Today was no different as four eager, laughing, fresh-faced urchins tumbled down to the basement. No, they didn’t rush for the crayons, sit at the table, ask where the paper was. They did ask: “what are we doing today?” but didn’t wait for the answer, went to greet the bunny, and then the guinea pig. I let them settle as I tried to figure the best way to introduce them to Cezanne‘s notion that “everything in nature can be represented in terms of the cylinder, the sphere and the cone”… or rather how you can draw fun stuff from your imagination once you know how to represent a cube in space (leaving the “see the real world in an easier way to draw” for another time).

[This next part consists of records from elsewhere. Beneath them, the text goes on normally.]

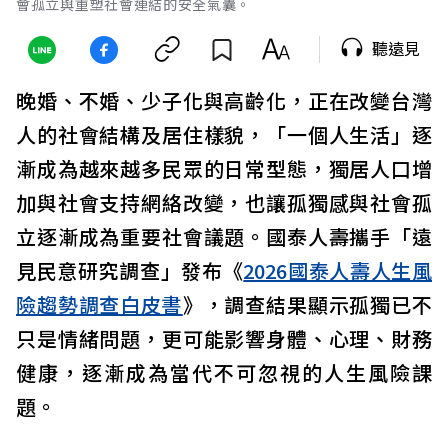
會孤立與重塑社會連結的安全氣囊。
聽遠見
晚婚、不婚、少子化與高齡化，正在改變台灣
人的社會結構及居住樣貌，「一個人生活」逐
漸成為越來越多民眾的日常型態，獨居人口增
加與社會支持網絡改變，也讓孤獨感與社會孤
立逐漸成為重要社會議題。國泰人壽攜手「遠
見民意研究調查」發布《
2026國泰人壽人生風
險趨勢調查白皮書
》，調查結果顯示孤獨已不
只是情緒問題，更可能影響身體、心理、財務
健康，逐漸成為當代不可忽視的人生風險課
題。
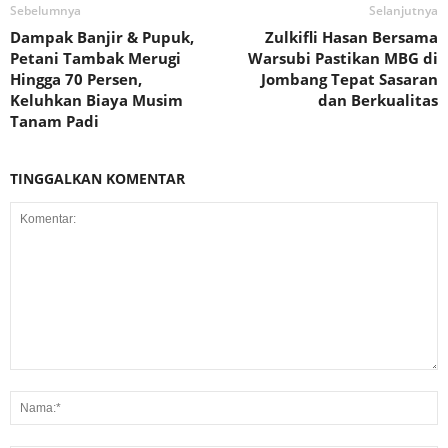
Sebelumnya
Selanjutnya
Dampak Banjir & Pupuk,
Zulkifli Hasan Bersama
Petani Tambak Merugi
Warsubi Pastikan MBG di
Hingga 70 Persen,
Jombang Tepat Sasaran
Keluhkan Biaya Musim
dan Berkualitas
Tanam Padi
TINGGALKAN KOMENTAR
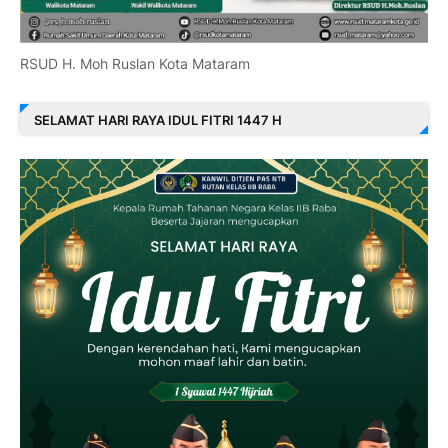
RSUD H. Moh Ruslan Kota Mataram
SELAMAT HARI RAYA IDUL FITRI 1447 H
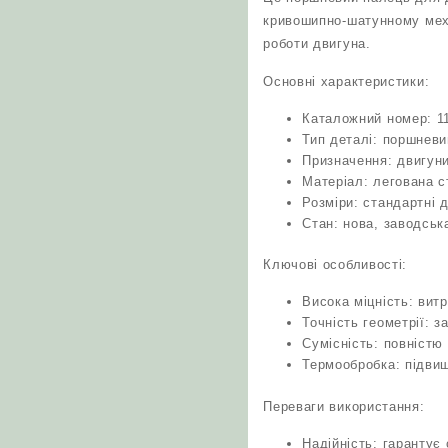
кривошипно‑шатунному механ
роботи двигуна.
Основні характеристики:
Каталожний номер: 1
Тип деталі: поршнев
Призначення: двигуни
Матеріал: легована 
Розміри: стандартні 
Стан: нова, заводськ
Ключові особливості:
Висока міцність: вит
Точність геометрії: 
Сумісність: повністю
Термообробка: підвищ
Переваги використання:
Надійність: гарантує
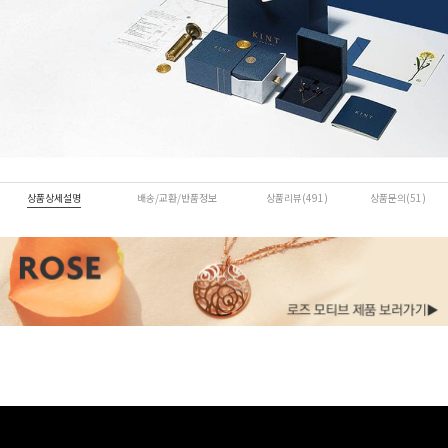
상품상세설명
배송/교환/반품정보
상품리뷰(491)
상품문의(51)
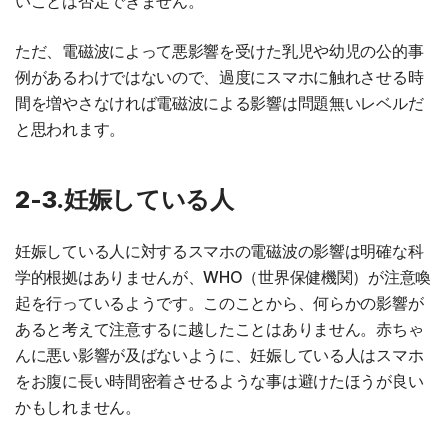
いことは否定できません。
ただ、電磁波によって悪影響を受けた乳児や幼児の公的事
例があるわけではないので、過度にスマホに触れさせる時
間を増やさなければ電磁波による影響は問題無いレベルだ
と思われます。
2-3.妊娠している人
妊娠している人に対するスマホの電磁波の影響は明確な科
学的根拠はありませんが、WHO（世界保健機関）が注意喚
起を行っているようです。このことから、何らかの影響が
あると考えて注意するに越したことはありません。赤ちゃ
んに悪い影響が及ばないように、妊娠している人はスマホ
をお腹に長い時間密着させるような事は避けたほうが良い
かもしれません。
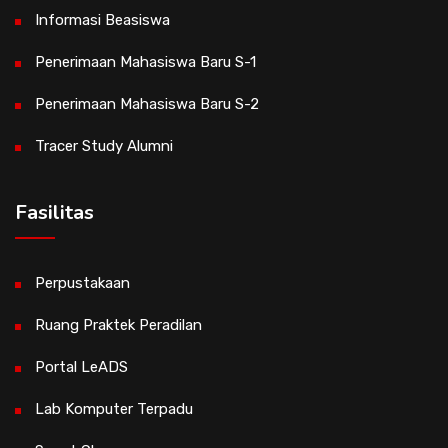
Informasi Beasiswa
Penerimaan Mahasiswa Baru S-1
Penerimaan Mahasiswa Baru S-2
Tracer Study Alumni
Fasilitas
Perpustakaan
Ruang Praktek Peradilan
Portal LeADS
Lab Komputer Terpadu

There were squeals of joy as I told them to dig in the box of cardboard, choose a piece and reconstitute the box. Of course, these were 5-8 year old, and sticky tape and cardboard boxes were involved. How could there not be joy? As we waited for all to be finished, I told them that the box that was really well sealed had a cat in it (Not quite Shroedinger’s cat, but his cousin). However, the cat was really sensitive to light, and it would disintegrate if it was exposed the smallest bit of light, which means that we can’t open the box to check if the cat is there. Curiously none of them argued that such a cat couldn’t exist. But when I asked if they believed me, they said “no”. So I gave them the box to check. They stopped and laughed, getting the paradox immediatly (I am using “they” because they really reacted as a group). And then they started looking for solutions. “Maybe we can just take a peak”, or “maybe we can place a camera before the cat goes in, with a mechanism connecting it to the outside so we can take pictures”, “Open the box at night”… as I pointed that in all cases the amount of light required to see or take a picture would be enough to destroy the cat, they fell silent.
And then,
one of them said “We can touch it in total darkness” and the one who’s been most silent all along said “we can ezray it”…I had to ask again. “X-ray“. Oh! I decided there and then that the cat was not sensitive to that range of the spectrum, offered her the box and suggested she passes it to her mom to check (Mom’s a doctor).